— Новая экономическая политика — вовсе не поражение, а перегруппировка сил, — напористо продолжала она. — Да, разрешена частная торговля; да, разрешено сдавать в концессии некоторые предприятия и создавать новые со смешанным и даже чисто частным капиталом. Но рабоче-крестьянское правительство оставило за собой ключевые высоты экономики: тяжелую промышленность, транспорт, внешнюю торговлю…
Она говорила еще о чем-то мудреном, чего Еремей не понимал, но от этого только еще больше зауважал Люсю — как внимательно слушают ее, а ведь многие бойцы почти пожилые. Вот какая умная у него старшая сестра, вот какие люди в роду пупи!
— Встать, смирно! — выкрикнула вдруг Люся и, когда все вскочили, повернулась к двери, в которой стояли Фролов, капитан и Матюхин.
— Вольно, садитесь, — Фролов снял фуражку, нацепил ее на крюк вешалки. — Сколько в расходе? — спросил Матюхина.
— Двадцать один арестованный, двое часовых, трое в лазарете, трое в кухонном наряде, двое в кочегарке, а также штурвальный и машинист с масленщиком, — увидев удивленные глаза командира, Матюхин пояснил: — Масленщик — остяцкий мальчик Антон Сардаков. Зачислен на вахту по просьбе Екимыча.
— Понятно. После обеда все, кроме группы ликбеза, — на хозработы. В распоряжение Виталия Викентьевича, — Фролов кивнул на капитана и направился к Еремею.
— Добрый день, сынок. Совсем, гляжу, окреп, — проговорил, усаживаясь рядом с мальчиком. — Значит, самое страшное — позади…
Но Еремей не слушал его. Он пораженно наблюдал за Егоркой, который в белой, сбившейся на ухо шапочке, в белой куртке выкладывал перед бойцами из таза деревянные потертые, обкусанные ложки.
Приблизившись к Еремею и положив к его руке ложку, Егорушка буркнул:
— Чего пялишься?.. Мы непривыкши задарма есть.
— Ах ты… лукавый твой язык! — Люся, которая шла вслед за ним, подавая бойцам по небольшому кусочку черного хлеба, принужденно засмеялась, взглянув на Еремея: не принял бы тот слова Егорушки на свой счет. — Неужто ты нас объел бы?
— Такую сознательность можно только приветствовать, — Фролов ободряюще подмигнул слегка покрасневшему Егорушке.

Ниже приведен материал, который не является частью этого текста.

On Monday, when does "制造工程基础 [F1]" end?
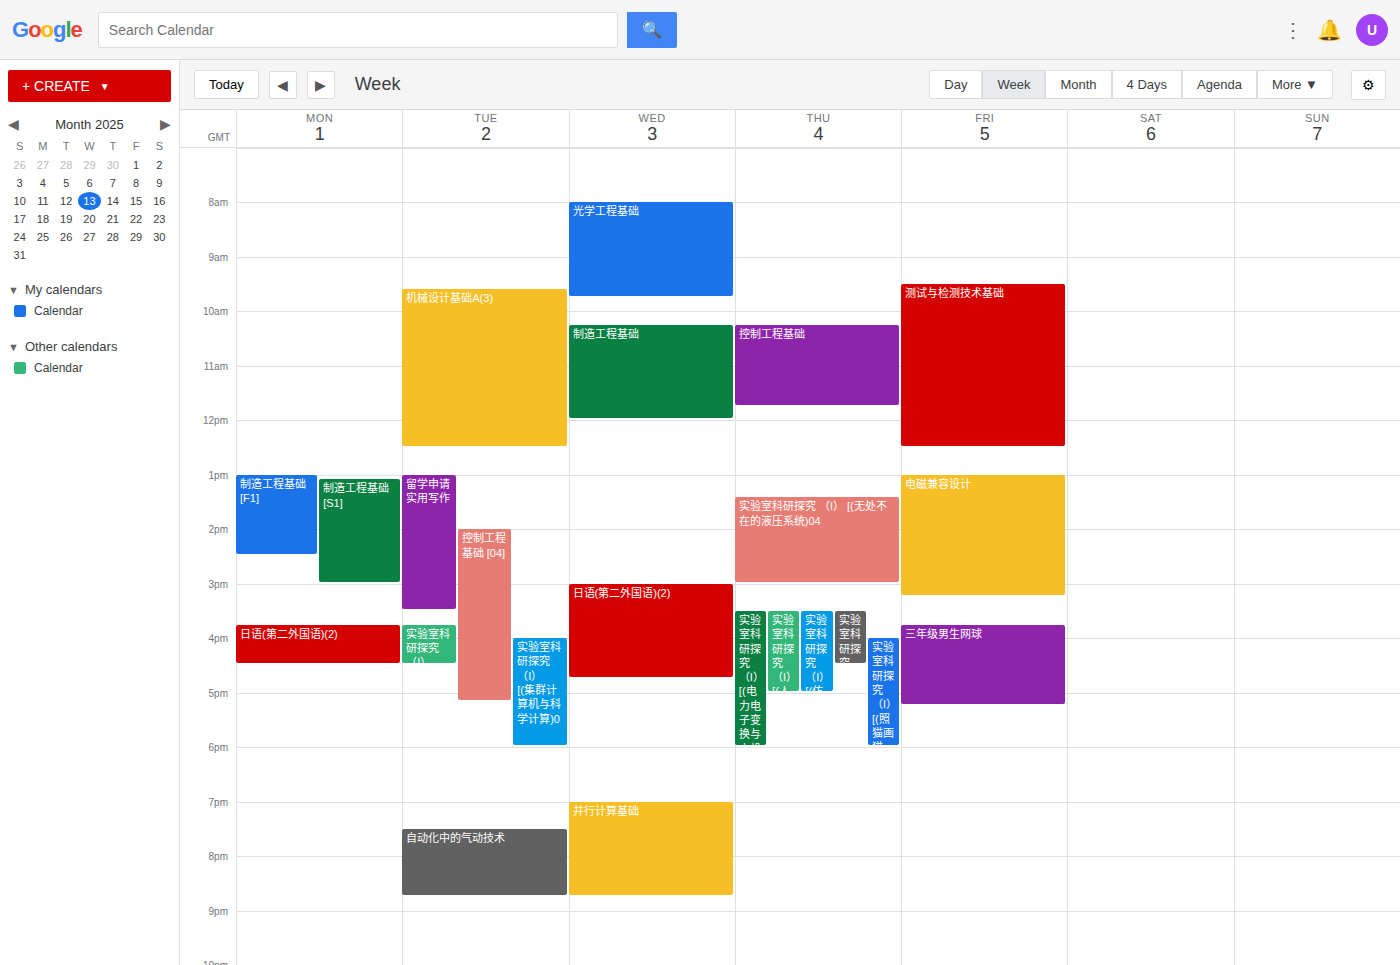
2:30 PM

Уточнил внушительно: — У нас не работают только раненые.
Положил свою горбушку вплотную к кусочку Еремея. Тот хотел отодвинуть дар, но Фролов удержал руку мальчика.
— Нет, нет, оставь хлеб себе. Я здоровый, а ты раненый. Тебе надо скорей сил набираться. А для этого нужно есть…

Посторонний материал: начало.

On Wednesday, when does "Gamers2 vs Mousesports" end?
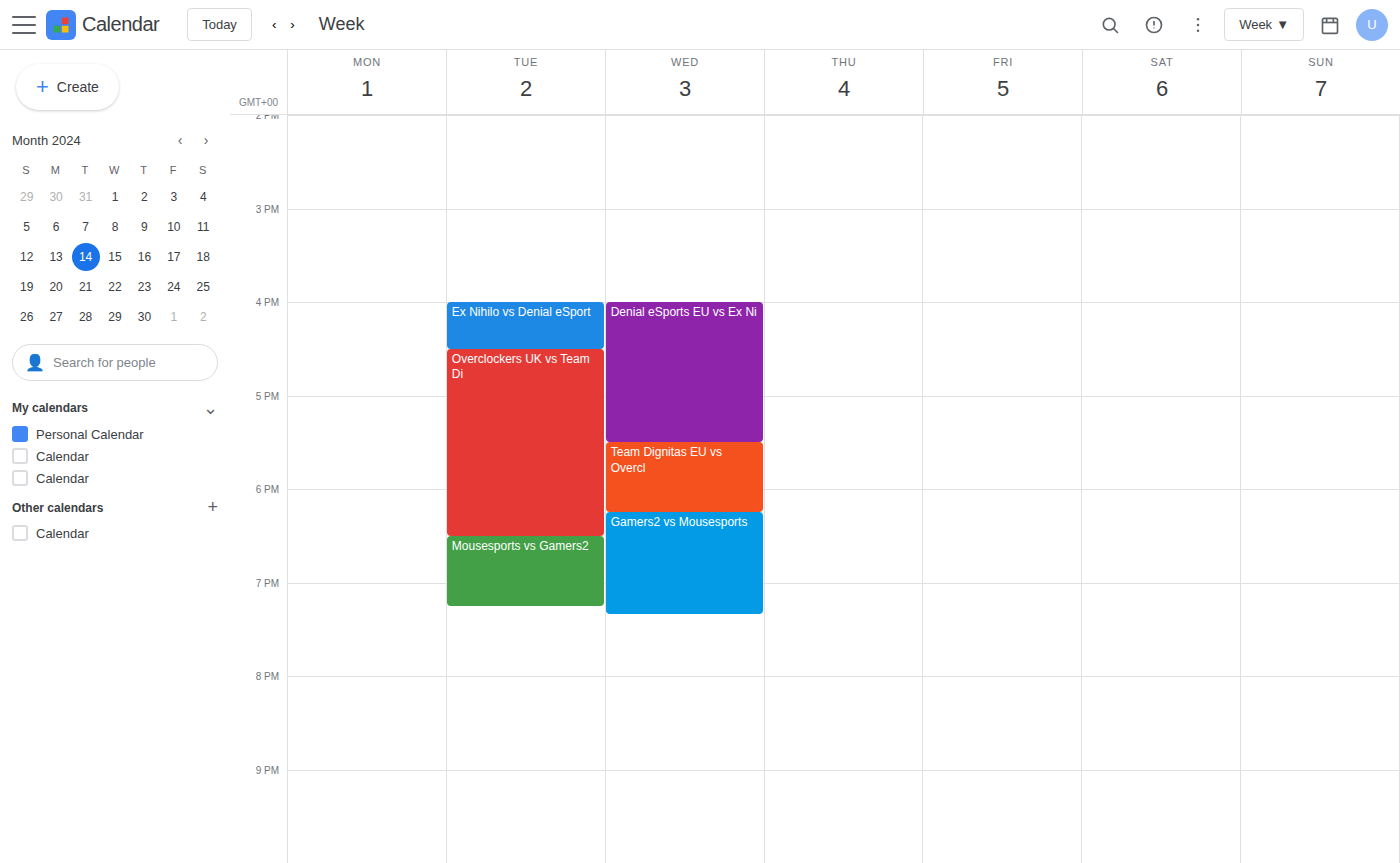
7:20 PM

— Опять этот суп-кондей, — вздохнул Матюхин. Он черпал из бачка мутную, белесоватую жижицу, разливал ее по мискам, которые тут же уползали, из рук в руки, к дальнему концу стола. — Полный пароход еды, а себя морим! Неужто нельзя хоть одну рыбину взять?
Пальцы командира, поглаживающие руку Еремея, сжались.

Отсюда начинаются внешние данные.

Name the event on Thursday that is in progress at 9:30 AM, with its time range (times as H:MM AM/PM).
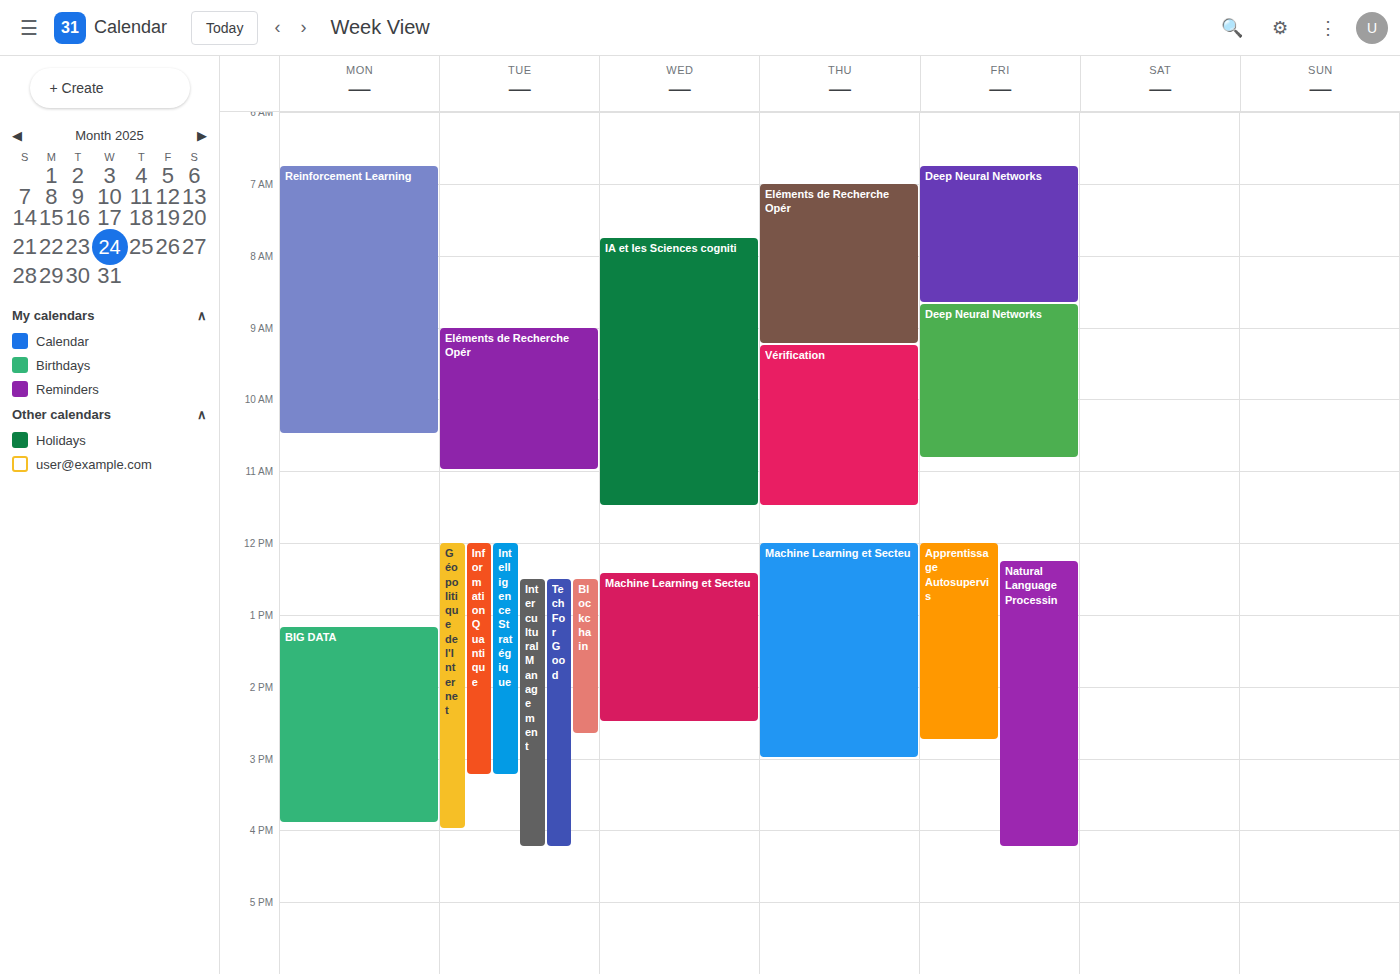
"Vérification", 9:15 AM to 11:30 AM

— Отдайте поварешку соседу, Матюхин, — негромко потребовал Фролов. — Делите суп, Варнаков! — приказал парнишке с суровыми глазами, принявшему черпак. — А вы, Матюхин, смотрите сюда, — показал на плакат с надписью: «Помоги!», где из непроглядного мрака бежал страшный жилистый старик, умоляюще вскинувший руки. — Смотрите и рассказывайте о текущем моменте.
— Да я так, товарищ командир… — Матюхин опустил глаза. — Ляпнул не подумавши.
— Подними глаза! — рявкнул Фролов. — И рассказывай!
Стало тихо: не звякнет ложка, не скрипнет скамья — только побулькивает разливаемый в миски суп, да капитан заерзал, крякнул негромко.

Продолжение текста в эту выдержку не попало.